Barbie é feminista? Não para todas as mulheres


0

O filme é um sucesso de marketing, mas sua visão limitada não se aplica à maioria das mulheres, para quem o mundo é sombrio, não rosa.

Mulheres em frente a cartaz promocional do filme "Barbie" em Tóquio, Japão, 3 de agosto de 2023 REUTERS/Kim Kyung-Hoon
Mulheres em frente a um pôster promocional do filme Barbie em Tóquio, Japão, 3 de agosto de 2023 [Kim Kyung-Hoon/Reuters]

Duas semanas depois de seu lançamento, Barbie é, sem dúvida, um dos grandes sucessos de marketing de nosso tempo, tendo transformado um comercial de empresa de duas horas em cinema com crédito de rua independente e atraindo um grande público vestido de rosa para vê-lo nas primeiras semanas.
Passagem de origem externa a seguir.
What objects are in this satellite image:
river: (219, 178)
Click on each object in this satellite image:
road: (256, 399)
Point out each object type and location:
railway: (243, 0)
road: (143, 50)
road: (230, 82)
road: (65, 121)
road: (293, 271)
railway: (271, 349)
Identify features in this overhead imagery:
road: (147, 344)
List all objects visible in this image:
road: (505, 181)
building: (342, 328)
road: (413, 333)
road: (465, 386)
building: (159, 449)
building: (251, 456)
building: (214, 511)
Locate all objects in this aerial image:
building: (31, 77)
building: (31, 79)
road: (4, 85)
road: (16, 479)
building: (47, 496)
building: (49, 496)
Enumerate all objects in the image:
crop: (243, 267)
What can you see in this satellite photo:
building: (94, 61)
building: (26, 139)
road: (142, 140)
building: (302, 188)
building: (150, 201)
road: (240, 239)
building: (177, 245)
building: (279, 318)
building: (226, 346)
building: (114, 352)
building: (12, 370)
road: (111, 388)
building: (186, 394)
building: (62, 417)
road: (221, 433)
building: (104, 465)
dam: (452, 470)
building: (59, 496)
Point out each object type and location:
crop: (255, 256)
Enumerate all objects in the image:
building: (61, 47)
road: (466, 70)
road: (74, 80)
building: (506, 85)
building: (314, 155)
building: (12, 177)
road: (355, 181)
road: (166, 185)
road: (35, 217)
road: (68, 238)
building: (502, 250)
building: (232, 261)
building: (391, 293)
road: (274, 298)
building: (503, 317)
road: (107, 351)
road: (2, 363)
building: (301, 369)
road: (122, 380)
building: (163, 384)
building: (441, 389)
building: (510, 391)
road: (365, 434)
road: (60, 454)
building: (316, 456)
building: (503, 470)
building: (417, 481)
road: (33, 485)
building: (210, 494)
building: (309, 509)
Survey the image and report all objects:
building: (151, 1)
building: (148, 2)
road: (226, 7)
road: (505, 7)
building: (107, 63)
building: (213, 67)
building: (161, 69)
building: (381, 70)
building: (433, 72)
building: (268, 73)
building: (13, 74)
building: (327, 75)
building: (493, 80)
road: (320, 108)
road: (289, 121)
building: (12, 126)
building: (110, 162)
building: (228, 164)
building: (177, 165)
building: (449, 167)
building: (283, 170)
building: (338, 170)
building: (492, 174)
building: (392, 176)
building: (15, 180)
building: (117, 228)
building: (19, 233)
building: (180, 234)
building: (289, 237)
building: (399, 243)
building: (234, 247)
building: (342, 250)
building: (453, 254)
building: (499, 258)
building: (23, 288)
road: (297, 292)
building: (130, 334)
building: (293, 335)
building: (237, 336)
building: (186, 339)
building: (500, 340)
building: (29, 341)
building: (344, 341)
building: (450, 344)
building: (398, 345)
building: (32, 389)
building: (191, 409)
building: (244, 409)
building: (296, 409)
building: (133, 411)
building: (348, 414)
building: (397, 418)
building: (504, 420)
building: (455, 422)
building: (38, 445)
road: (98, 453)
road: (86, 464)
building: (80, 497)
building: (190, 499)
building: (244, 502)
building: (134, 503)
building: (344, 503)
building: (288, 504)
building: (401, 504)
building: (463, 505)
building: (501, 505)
O filme é produzido pela Mattel, a mesma empresa que fabrica as icônicas bonecas – precisando de uma atualização publicitária diante da queda nas vendas – e dirigido, em uma astuta escolha corporativa, pela diretora de cinema Greta Gerwig, que, como realizadora de filmes independentes, tem uma reputação não corporativa.

Não tenho dúvidas de que muitas das dezenas de milhares que assistiram ao filme na primeira semana se divertiram muito. Há lantejoulas, números de dança divertidos, alusões exageradas a outros filmes, atores principais bonitos e rosa brilhante – muito disso.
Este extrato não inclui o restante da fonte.